Ketujuh, jurnalis harus berusaha membuat hal penting menjadi menarik dan relevan
Jurnalisme membuat karya bukan semata untuk keperluan algoritma dan adsense Google. Jurnalisme hadir untuk memproduksi karya yang enak dibaca dan relevan. Bukan semata-mata bombastis dengan judul yang menggoda tapi membodohkan.
Oleh karena itu, media massa melatih para jurnalisnya untuk membuat karya yang menarik. Berita penting dan baru disajikan dengan menarik dalam bentuk narasi yang memikat. Ada penulisan berupa feature untuk mengikat pembaca. Soal ini nantilah lain waktu insya Allah saya tuliskan.
Pendeknya, konten jurnalistik bukan sekadar disajikan begitu saja. Media massa mesti memolesnya sehingga menarik minat publik untuk membaca dan menyaksikannya. Oleh sebab itu, media memberikan porsi bujet untuk peningkatan kualitas karya jurnalistiknya.
Bagaimana mau menemukan angle yang kuat jika kualitas jurnalisnya di bawah rata-rata. Bagaimana hendak menulis feature yang memikat jika tak mampu menemukan diksi yang beragam dari kamus besar.
Agama mengajarkan untuk menyampaikan pesan dakwah dengan cerdas. Itulah sebabnya, satu di antara sifat nabi itu fatanah alias cerdas.
Kedelapan, jurnalis harus membuat berita yang komprehensif dan proporsional
Sejak ada media massa daring, kecenderungan berita yang diunggah makin pendek. Kadang malahan superpendek. Nanti disambung di berita berikutnya sebagai lapisan demi lapisan pembentuk kebenaran dalam karya jurnalistik.
Media massa wajib memberikan informasi yang utuh dan tidak sepotong-sepotong. Media massa mesti kasih berita yang lengkap dan proporsional.

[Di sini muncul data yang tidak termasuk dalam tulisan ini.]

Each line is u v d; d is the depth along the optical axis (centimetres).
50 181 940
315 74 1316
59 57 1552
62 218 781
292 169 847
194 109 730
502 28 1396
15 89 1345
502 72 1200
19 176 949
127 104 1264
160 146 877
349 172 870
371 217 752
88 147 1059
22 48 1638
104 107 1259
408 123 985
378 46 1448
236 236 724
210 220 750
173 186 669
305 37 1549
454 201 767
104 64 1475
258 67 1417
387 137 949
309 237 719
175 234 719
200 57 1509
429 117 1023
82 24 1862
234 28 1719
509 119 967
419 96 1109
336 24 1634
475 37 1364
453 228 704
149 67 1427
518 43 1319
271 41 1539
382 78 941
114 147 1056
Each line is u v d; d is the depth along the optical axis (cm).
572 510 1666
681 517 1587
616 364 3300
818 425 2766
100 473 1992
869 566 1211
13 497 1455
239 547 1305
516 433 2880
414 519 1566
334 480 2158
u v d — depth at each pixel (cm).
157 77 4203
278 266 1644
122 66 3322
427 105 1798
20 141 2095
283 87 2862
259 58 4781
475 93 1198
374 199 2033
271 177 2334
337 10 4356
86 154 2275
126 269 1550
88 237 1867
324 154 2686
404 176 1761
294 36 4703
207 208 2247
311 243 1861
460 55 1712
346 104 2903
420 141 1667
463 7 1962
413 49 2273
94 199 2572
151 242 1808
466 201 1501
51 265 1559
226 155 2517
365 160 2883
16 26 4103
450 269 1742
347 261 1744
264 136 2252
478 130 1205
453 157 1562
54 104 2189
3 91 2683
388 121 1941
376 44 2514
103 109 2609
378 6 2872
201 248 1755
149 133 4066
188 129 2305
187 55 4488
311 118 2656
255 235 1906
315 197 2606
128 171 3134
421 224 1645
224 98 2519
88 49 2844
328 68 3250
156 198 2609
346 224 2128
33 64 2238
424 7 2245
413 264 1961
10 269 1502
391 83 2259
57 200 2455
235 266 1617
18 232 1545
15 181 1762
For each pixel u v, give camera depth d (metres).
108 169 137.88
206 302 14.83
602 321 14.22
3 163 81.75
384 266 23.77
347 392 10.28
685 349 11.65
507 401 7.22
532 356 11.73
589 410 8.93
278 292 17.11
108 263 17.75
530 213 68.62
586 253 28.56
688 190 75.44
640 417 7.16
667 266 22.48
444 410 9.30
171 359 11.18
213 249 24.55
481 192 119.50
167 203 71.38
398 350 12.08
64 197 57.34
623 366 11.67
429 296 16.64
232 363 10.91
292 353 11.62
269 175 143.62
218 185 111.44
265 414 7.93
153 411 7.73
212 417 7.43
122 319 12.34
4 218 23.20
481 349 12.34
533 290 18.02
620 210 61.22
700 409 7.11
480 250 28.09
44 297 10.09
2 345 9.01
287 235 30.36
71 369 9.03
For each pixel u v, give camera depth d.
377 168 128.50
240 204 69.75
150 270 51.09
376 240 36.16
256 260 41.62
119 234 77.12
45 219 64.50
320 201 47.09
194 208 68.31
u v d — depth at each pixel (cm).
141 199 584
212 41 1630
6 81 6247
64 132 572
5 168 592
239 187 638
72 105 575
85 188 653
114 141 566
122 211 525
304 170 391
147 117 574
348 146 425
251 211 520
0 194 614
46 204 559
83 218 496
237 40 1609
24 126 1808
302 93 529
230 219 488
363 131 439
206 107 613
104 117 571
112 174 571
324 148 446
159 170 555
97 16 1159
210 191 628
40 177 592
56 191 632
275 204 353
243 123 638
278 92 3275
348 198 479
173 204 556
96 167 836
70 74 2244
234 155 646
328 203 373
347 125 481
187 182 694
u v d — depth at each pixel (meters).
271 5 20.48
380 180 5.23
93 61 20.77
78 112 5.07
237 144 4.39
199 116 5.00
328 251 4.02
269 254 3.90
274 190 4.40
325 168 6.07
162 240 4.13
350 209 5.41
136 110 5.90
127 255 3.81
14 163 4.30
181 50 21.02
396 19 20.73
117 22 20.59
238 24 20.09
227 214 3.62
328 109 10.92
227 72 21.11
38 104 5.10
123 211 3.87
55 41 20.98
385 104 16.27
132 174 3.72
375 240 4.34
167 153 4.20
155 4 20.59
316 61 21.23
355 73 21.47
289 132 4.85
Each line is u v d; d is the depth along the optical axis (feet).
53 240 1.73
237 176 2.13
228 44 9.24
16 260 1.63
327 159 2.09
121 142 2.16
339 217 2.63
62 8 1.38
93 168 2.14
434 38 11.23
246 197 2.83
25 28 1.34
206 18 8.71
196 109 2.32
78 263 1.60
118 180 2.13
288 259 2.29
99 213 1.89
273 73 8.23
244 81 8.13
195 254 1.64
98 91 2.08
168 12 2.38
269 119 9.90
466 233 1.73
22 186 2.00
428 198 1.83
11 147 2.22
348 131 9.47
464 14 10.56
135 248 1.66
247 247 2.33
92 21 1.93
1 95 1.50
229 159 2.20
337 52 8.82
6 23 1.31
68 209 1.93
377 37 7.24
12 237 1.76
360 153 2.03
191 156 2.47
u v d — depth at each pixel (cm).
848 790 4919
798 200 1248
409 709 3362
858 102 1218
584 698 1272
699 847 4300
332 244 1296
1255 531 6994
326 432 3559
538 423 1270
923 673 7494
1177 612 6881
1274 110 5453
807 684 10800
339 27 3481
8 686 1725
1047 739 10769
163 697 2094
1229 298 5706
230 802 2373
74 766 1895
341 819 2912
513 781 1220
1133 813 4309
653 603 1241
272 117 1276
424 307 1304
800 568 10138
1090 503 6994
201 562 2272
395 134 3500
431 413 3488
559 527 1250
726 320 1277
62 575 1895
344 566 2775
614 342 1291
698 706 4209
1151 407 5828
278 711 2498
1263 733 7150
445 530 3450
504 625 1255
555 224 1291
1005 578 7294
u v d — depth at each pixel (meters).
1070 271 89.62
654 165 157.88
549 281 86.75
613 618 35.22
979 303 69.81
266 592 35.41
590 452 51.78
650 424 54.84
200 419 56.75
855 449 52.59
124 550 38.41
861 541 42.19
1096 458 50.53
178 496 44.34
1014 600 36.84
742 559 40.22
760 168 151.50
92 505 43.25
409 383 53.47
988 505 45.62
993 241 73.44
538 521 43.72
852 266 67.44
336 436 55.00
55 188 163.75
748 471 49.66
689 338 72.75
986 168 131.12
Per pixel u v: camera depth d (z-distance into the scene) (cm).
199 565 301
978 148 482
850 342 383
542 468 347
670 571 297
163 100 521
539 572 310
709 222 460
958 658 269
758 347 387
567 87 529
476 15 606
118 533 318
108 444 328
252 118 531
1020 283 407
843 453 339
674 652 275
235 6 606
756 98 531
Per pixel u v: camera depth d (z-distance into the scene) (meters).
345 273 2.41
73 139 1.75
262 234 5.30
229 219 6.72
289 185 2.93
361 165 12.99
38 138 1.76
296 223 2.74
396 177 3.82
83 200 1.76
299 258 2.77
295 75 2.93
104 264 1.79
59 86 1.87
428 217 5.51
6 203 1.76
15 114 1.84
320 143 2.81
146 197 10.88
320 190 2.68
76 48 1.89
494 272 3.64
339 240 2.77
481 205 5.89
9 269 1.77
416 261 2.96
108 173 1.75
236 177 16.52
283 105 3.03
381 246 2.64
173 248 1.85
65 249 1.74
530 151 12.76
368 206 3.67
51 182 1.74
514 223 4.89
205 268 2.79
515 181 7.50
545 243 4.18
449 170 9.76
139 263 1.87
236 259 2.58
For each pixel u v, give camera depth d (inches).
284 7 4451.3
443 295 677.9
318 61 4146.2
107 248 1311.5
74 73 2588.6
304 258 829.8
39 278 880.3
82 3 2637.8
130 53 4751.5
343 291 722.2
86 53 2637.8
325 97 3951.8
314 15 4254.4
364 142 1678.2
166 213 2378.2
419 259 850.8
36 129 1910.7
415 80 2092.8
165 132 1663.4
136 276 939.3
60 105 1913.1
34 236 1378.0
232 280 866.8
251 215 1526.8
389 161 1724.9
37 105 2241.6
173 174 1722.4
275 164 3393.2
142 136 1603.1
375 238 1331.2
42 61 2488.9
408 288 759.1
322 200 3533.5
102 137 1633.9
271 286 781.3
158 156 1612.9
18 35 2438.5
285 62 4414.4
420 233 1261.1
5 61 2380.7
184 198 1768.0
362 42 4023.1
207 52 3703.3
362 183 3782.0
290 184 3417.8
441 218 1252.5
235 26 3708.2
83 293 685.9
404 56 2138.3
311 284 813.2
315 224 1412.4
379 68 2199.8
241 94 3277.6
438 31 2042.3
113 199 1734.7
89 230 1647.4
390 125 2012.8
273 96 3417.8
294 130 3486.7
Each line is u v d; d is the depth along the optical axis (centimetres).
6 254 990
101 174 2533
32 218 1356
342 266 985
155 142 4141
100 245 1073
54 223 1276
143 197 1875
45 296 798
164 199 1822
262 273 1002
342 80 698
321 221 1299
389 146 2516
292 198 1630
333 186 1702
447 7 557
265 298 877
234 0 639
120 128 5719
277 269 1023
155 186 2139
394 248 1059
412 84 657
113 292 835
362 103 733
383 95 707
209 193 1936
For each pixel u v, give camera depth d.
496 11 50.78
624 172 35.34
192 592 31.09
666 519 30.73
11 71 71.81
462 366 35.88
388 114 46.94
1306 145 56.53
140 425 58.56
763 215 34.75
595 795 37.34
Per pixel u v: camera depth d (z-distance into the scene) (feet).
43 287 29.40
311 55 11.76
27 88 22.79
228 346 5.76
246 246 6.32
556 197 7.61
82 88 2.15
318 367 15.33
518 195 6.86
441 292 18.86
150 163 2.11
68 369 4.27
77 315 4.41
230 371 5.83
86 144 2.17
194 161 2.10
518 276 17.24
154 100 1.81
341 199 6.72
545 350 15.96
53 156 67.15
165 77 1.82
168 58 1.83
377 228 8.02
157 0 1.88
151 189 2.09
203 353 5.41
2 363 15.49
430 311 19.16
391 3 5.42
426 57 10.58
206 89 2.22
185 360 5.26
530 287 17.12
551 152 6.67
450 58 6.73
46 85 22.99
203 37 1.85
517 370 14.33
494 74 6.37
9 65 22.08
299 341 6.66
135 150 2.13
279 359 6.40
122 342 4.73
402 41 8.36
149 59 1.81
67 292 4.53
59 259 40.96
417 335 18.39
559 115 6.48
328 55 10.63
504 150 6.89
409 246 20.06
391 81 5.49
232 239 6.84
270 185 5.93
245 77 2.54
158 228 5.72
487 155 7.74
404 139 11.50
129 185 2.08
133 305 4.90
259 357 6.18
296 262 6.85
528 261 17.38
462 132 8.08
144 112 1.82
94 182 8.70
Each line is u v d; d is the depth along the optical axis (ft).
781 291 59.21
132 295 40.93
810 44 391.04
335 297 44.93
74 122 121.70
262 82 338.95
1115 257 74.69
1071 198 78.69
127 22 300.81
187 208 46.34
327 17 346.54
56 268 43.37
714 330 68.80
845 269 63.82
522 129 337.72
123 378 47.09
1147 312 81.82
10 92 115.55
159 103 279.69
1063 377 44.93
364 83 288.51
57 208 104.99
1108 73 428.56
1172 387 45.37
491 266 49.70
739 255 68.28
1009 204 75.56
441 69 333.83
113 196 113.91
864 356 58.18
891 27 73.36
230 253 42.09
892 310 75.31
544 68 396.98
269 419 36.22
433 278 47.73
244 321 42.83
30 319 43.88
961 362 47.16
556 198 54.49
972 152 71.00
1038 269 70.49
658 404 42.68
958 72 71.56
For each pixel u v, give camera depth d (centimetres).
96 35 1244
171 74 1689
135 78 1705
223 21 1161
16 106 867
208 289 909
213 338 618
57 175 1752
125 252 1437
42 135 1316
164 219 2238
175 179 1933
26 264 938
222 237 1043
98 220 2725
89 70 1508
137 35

Berhari-hari ruang televisi dan juga media massa penuh dengan berita Sambo. Elemen masyarakat yang ingin Sambo dihukum mati, banyak kita baca.Â
Orang Indonesia juga punya kecenderungan untuk "membela" Bharada Eliezer. Begitu vonis ringan 1 tahun 6 bulan untuk Eliezer, kebanyakan orang senang. Ya itulah manfaat Eliezer jadi justice collaborator.